To help the budget clear the House, Mrs. Pelosi is trying to keep on board her party’s left flank, which wants the broadest possible spending, while not losing the support of centrists, who aren’t sold on that level of government growth.
She has said she won’t pass the Senate’s bipartisan infrastructure legislation until senators write and pass the complete details of the $3.5 trillion government makeover, giving her a chance to force both bills on the House floor at the same time.
“When the House returns on August 23rd, it is essential that we pass the budget resolution so that we can move forward united and determined to realize President Biden’s transformative vision and deliver historic progress,” Mrs. Pelosi wrote in a letter to colleagues.
Although the budget bill has cleared the Senate, two Democrats who voted for it — Sens. Joe Manchin III of West Virginia and Kyrsten Sinema of Arizona — signaled that they will need to see a lower price tag when the package comes back for a final vote later this year.
Some House staffers said they might be able to sweeten the deal for Mr. Manchin and Ms. Sinema by adding money to help resettle Afghan refugees and provide humanitarian assistance, turning the $3.5 trillion budget package into a referendum on support for the Afghan people.
It’s not just Congress where Democrats are hoping to look beyond Afghanistan. Senior White House adviser Neera Tanden said refugee resettlement and humanitarian aid are priorities at 1600 Pennsylvania Ave., even amid the chaos.
“The No. 1 priority for our Cabinet overall, from our perspective here, is to build support throughout the [August] recess process for the legislative agenda,” Ms. Tanden told the Los Angeles Times.
Mr. Biden underscored that point in a call over the weekend with Mrs. Pelosi. According to a White House account, the president briefed the speaker on Afghanistan evacuation efforts and then pivoted to the work on the $3.5 trillion budget, particularly their plans to raise taxes and give negotiation authority on Medicare drug prices.
One Republican Party strategist said the Afghanistan chaos might embolden Democratic leaders to move faster, before Mr. Biden’s powers of persuasion have peaked. The longer the wait, the less help the president can be — particularly if he doesn’t notch some big successes in the Afghanistan airlift.
Republicans are eager to keep up the pressure.
Rep. Elise Stefanik of New York, the third-ranking House Republican, and Rep. Robert J. Wittman, Virginia Republican, announced legislation to create a commission to investigate errors in the withdrawal planning.
Also weighing on Democrats are the 2022 midterm elections. Even before Afghanistan, Democrats were facing serious headwinds in their bid to keep control of the House, and this month’s events only hurt their effort.
A handful of Senate Democrats up for reelection in states Republicans are targeting have signed a letter urging Mr. Biden to successfully evacuate Americans and protect Afghan women.
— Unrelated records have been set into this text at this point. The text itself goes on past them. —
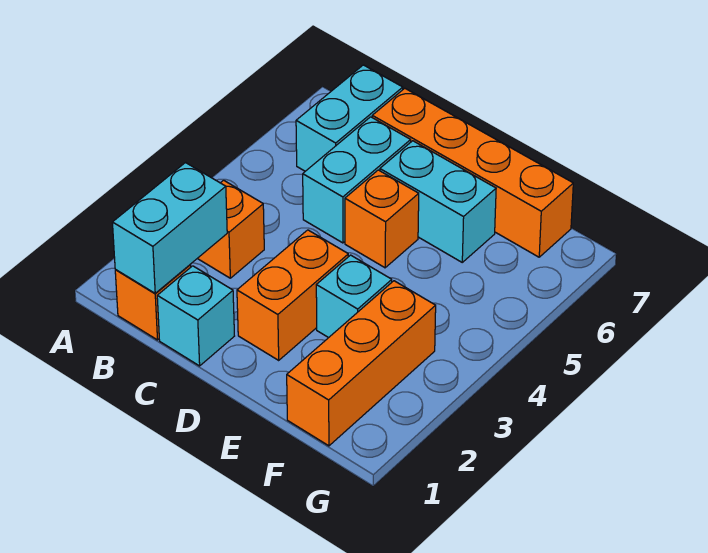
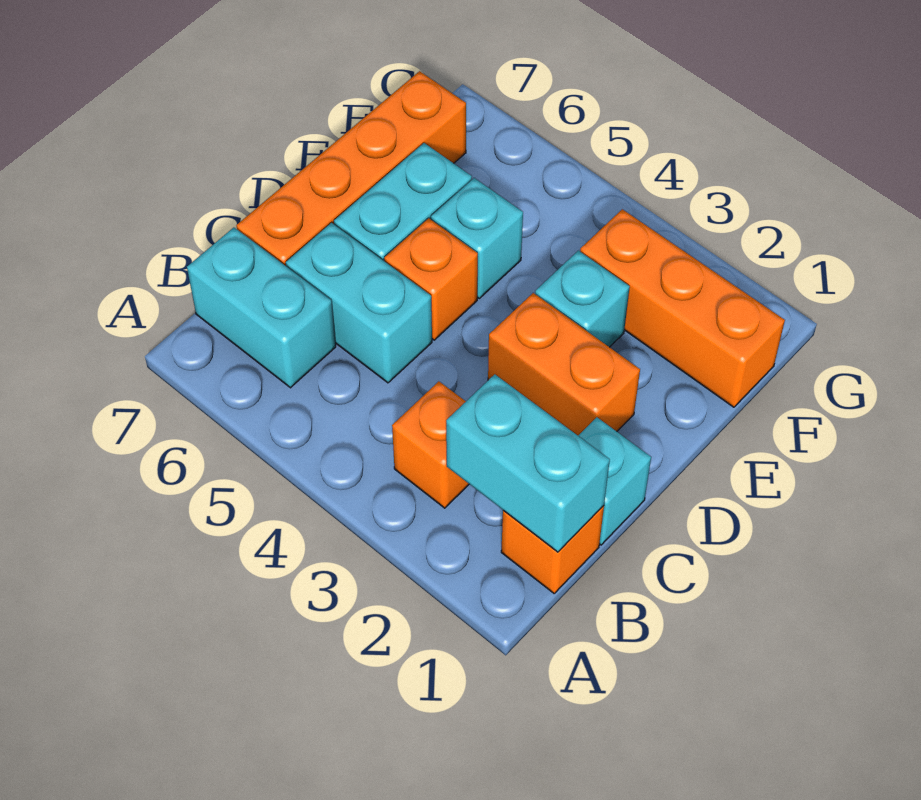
none -> cyan brick E5 level 1

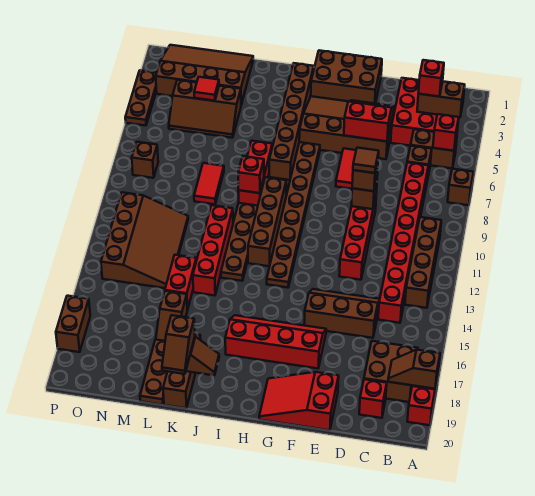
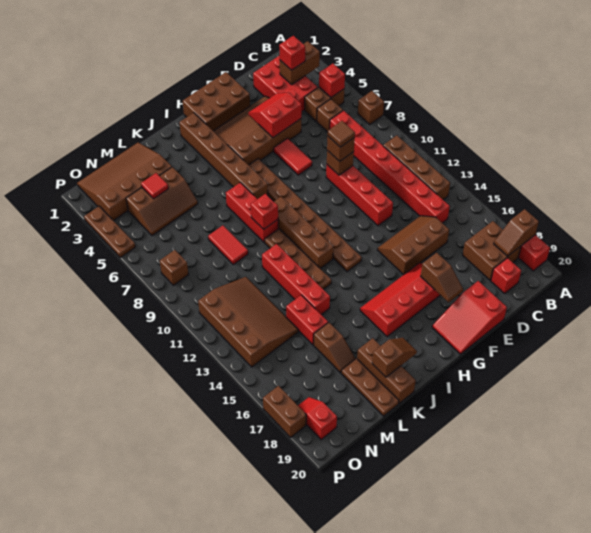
brown slope K19:K20 level 3 top 19 -> brown slope F17:F18 level 2 top 17
none -> red slope O18:O19 level 1 top 19

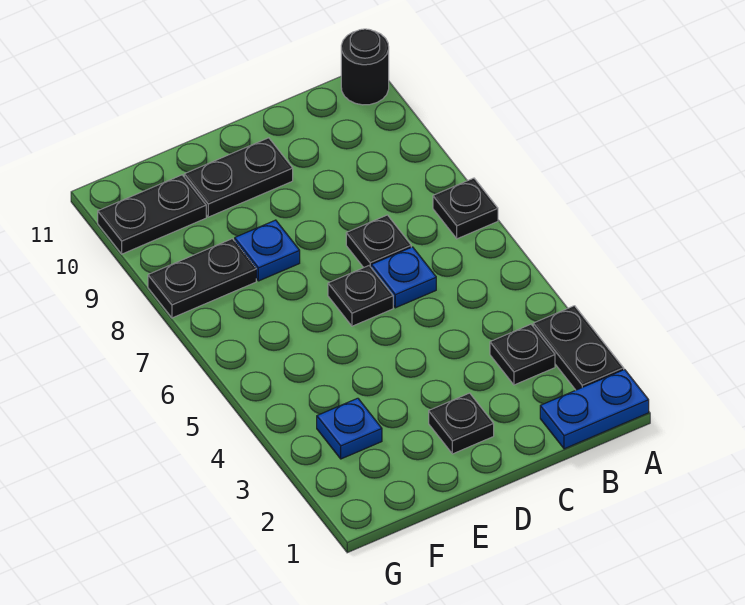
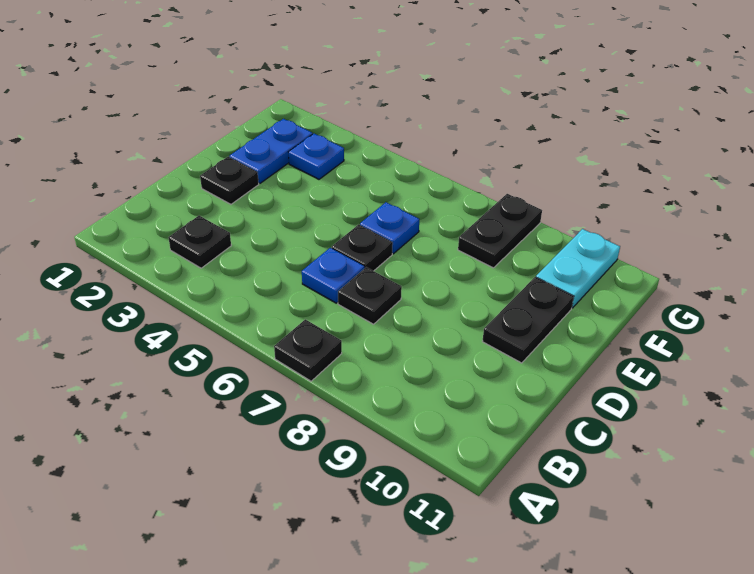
blue plate A1:B1 level 1 -> blue plate E2:F2 level 1
black plate A2:A3 level 1 -> none
black round brick A11 level 1 -> none
blue plate E8 level 1 -> blue plate E6 level 1
black plate F10:G10 level 1 -> cyan plate F10:G10 level 1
“It is an issue that plays extremely well with the Republican base, and it is an issue that will play well with unaffiliated voters because they see it as a human tragedy — and see it through a leadership lens rather than a partisan lens,” said Paul Schumaker, a North Carolina-based Republican Party strategist. “If it is at the forefront of 2022, it will move the needle with White suburban female voters.”
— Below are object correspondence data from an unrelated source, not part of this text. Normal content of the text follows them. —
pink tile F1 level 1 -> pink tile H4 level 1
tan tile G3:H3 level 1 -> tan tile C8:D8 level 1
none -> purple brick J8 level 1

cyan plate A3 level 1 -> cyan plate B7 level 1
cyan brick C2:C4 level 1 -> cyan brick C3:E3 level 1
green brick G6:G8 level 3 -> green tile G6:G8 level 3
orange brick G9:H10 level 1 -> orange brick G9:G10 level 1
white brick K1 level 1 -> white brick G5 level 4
Brenda Lopez Romero, chair of the Gwinnett County Democratic Party in Georgia, said voters in her diverse battleground state don’t see political gain or loss in the sadness of Afghanistan.
“Outside of the politicos and D.C. circles, the concern has really been focused on how we make sure that those in Afghanistan that have been supporting and helping the U.S. military and our allies are protected, and if they want to leave, to provide them a way to find those people refuge and protection,” she said.
• Haris Alic, Mica Soellner and Stephen Dinan contributed to this report.